State how many lines in the listing below contain the word "październik", giving only the number.

** SUPPLIED MATERIAL follows **

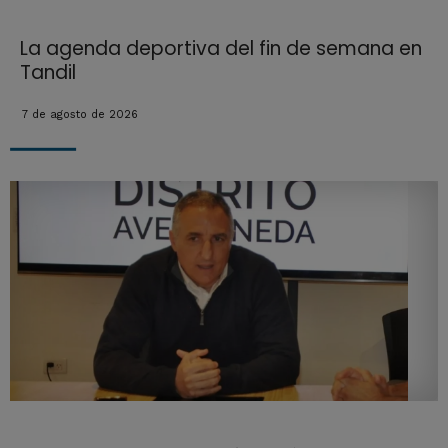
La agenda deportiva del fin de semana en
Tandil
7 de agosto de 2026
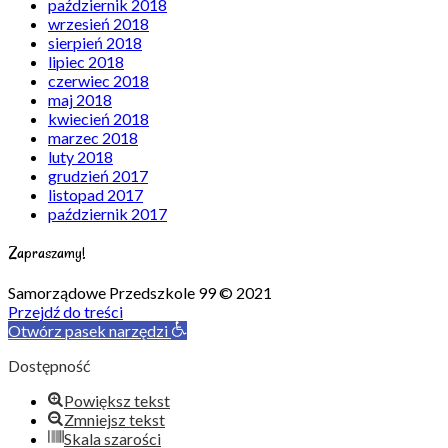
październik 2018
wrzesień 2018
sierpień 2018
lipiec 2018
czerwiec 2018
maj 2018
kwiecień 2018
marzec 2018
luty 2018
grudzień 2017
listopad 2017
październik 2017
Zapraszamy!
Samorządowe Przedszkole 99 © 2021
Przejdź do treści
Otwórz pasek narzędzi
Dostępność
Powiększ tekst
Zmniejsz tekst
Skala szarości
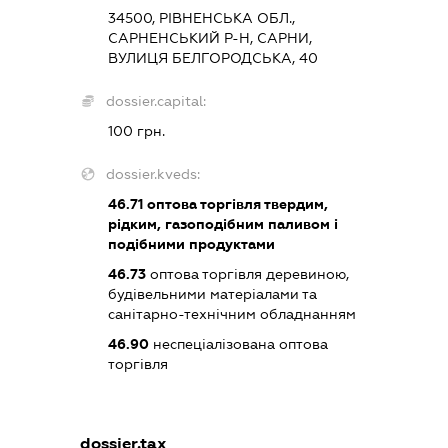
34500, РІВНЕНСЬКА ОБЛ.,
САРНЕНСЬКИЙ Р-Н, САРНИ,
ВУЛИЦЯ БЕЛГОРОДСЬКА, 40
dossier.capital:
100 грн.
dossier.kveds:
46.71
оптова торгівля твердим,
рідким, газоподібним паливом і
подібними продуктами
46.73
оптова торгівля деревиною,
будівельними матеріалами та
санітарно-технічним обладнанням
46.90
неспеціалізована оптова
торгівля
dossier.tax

** End of SUPPLIED MATERIAL **
** SUPPLIED MATERIAL follows **

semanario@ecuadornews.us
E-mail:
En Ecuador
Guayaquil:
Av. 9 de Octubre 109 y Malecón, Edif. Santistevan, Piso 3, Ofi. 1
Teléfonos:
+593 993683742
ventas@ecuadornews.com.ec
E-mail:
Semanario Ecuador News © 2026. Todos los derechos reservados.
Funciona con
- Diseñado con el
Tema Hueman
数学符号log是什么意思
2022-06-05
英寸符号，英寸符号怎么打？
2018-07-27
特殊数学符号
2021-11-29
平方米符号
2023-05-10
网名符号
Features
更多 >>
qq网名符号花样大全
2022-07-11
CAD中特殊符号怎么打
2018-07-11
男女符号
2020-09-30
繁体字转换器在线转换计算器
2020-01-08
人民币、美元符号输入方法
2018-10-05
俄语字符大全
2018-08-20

** End of SUPPLIED MATERIAL **
** SUPPLIED MATERIAL follows **

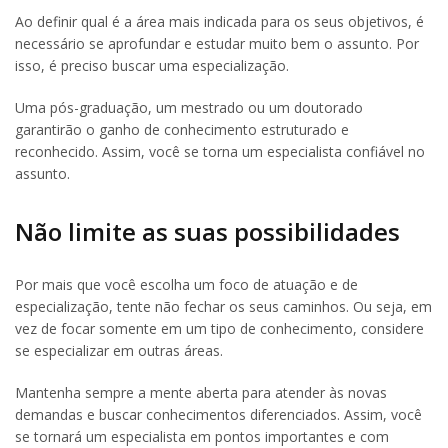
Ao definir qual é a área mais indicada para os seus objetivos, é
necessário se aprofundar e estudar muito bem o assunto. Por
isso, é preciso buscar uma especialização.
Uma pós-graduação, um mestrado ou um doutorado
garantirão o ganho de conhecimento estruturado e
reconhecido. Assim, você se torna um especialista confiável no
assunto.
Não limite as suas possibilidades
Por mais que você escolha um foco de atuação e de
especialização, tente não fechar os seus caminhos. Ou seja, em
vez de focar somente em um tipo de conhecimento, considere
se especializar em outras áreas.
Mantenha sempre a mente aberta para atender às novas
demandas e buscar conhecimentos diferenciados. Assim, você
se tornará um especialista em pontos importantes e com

** End of SUPPLIED MATERIAL **

EXERCISE RESULT:
2